What's On Your Network?

← Back to Stories (view on slashdot.org)

Posted by Zonk on Sunday July 17, 2005 @05:44AM from the sneaky-goings-on dept.

An anonymous reader writes "According to a Whitedust article you may currently have more on your network than you think you do. The article claims that not much security attention is generally given to one of the most elusive aspects of computer security; that of physical connectivity." From the article: "Broadcast traffic is on the rise, with more suspicious user activity in the logs every day. Then one morning you get a call from your irate boss wanting to know why he no longer has a network connection, yet the employees - or students or whoever - down the hall are able to play games and visit porn sites, at blazing speeds no less."

3 of 188 comments (clear)

Min score:

Reason:

Sort:

Re:Maybe this is just me... by Homology · 2005-07-17 06:01 · Score: 4, Informative

but isn't this the sort of stuff that ANY network admin worth their salt should be completely aware of? If they need to be told this stuff they are not (IMHO) worth employing as other than apprentice network engineers. Or is this level of admin common in Windows environments?
Sure, where the employer can pay for it you'll have very good administrators, be it Windows or not. On most smaller sites, the administrator is not a full-time administrator, and is doing administration ad-hoc to his real job. This usually means that he does not have much training in this, nor much time for it either. Now, with all these (useful) Plug-and-Play devices you are bound to have some problems.
Tight Network by tburt11 · 2005-07-17 06:04 · Score: 4, Informative

I maintain a relatively small network of about 50 workstations and about two dozen other devices.
I distribute IP's thru DHCP, and I maintain an ACL via IPTABLES on my Linux router. DHCP distributes IP's based on MAC accress, and I do allow unknown MAC's to get an IP.

The trick is, that any IP that I did not setup in DHCP, is blocked via the ACL to all Internet Access.

Invariably, I get some VP/EXEC/VIP, call me and ask why his visiting sales rep cannot access his email. I walk into the office and the fellow has jacked into my network.

My reply is Sorry.. You can use our WLAN for internet access. No jacking into the network.

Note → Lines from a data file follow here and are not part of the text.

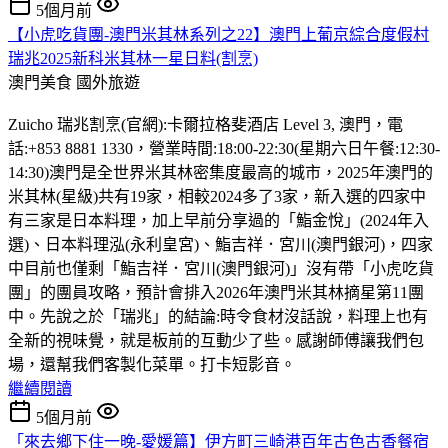
5個月前
【小虎吃貨團-澳門米其林系列之22】澳門上葡京綜合度假村
瑞兆2025新科米其林一星日料(割烹)
澳門美食
國外旅遊
Zuicho 瑞兆割烹(官網):卡爾拉格斐酒店 Level 3, 澳門，電
話:+853 8881 1330，營業時間:18:00-22:30(星期六日午餐:12:30-
14:30)澳門是全世界米其林密集度最高的城市，2025年澳門的
米其林(星級)共有19家，相較2024多了3家，新入選的四家中
有三家是日本料理，加上早前分享過的「鮨金悅」(2024年入
選)、日本料理泓(永利皇宮)、鮨吉祥．宮川(澳門銀河)，四家
中目前也僅剩「鮨吉祥．宮川(澳門銀河)」沒有帶「小虎吃貨
團」的團員攻略，預計會排入2026年澳門米其林摘星第11團
中。先說之於「瑞兆」的結論:時令食材沒話說，料理上也有
全新的視味覺，就是板前的互動少了些。感謝師傅讓我們包
場，還幫我們客製化菜單。打卡短影音。
繼續閱讀
5個月前
「來去鄉下住一晚-愛媛篇】伊方町三崎港百年古色古香餐宿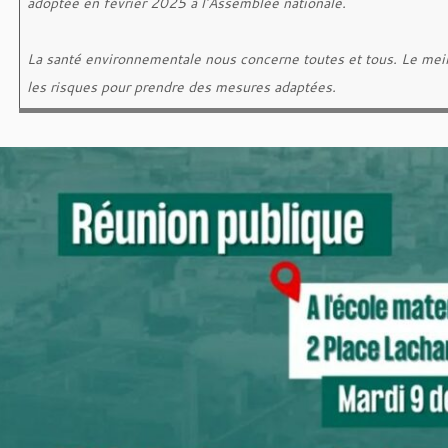
adoptée en février 2025 à l’Assemblée nationale.
La santé environnementale nous concerne toutes et tous. Le meill
les risques pour prendre des mesures adaptées.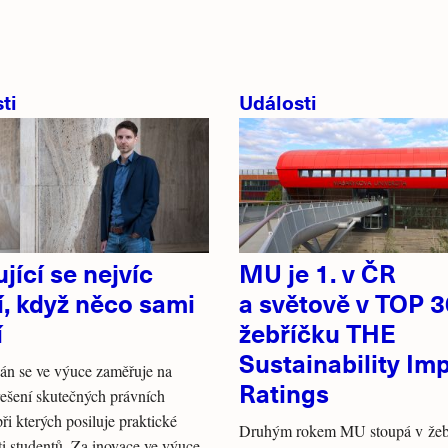
ti
Události
jící se nejvíc
MU je 1. v ČR
, když něco sami
a světově v TOP 3
í
žebříčku THE
Sustainability Im
hán se ve výuce zaměřuje na
Ratings
řešení skutečných právních
při kterých posiluje praktické
Druhým rokem MU stoupá v žeb
i studentů. Za inovace ve výuce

The WLAN is connected outside the firewall, so whatever they do there is of no concern to me.

Yes, there are flaws in this method, but so far, it has brought every unathorized network connection to my attention...
A Simple Security Precaution by Ed+Almos · 2005-07-17 06:07 · Score: 4, Informative

Unplug unused network points.

Three months ago we had a security audit carried out by an external company. The first thing they did was find a couple of unused offices and plug their laptops into the network points. I'm glad to say that there was no result.

If you want to take this further then use managed switches and assign each port in use to a specific MAC address. That way if a 'visitor' pulls the plug on one of your computers and plugs their machine there will still be a nil result.

Ed Almos
Budapest, Hungary

--
The more corrupt the state, the more numerous the laws. - Tacitus, 56-120 A.D.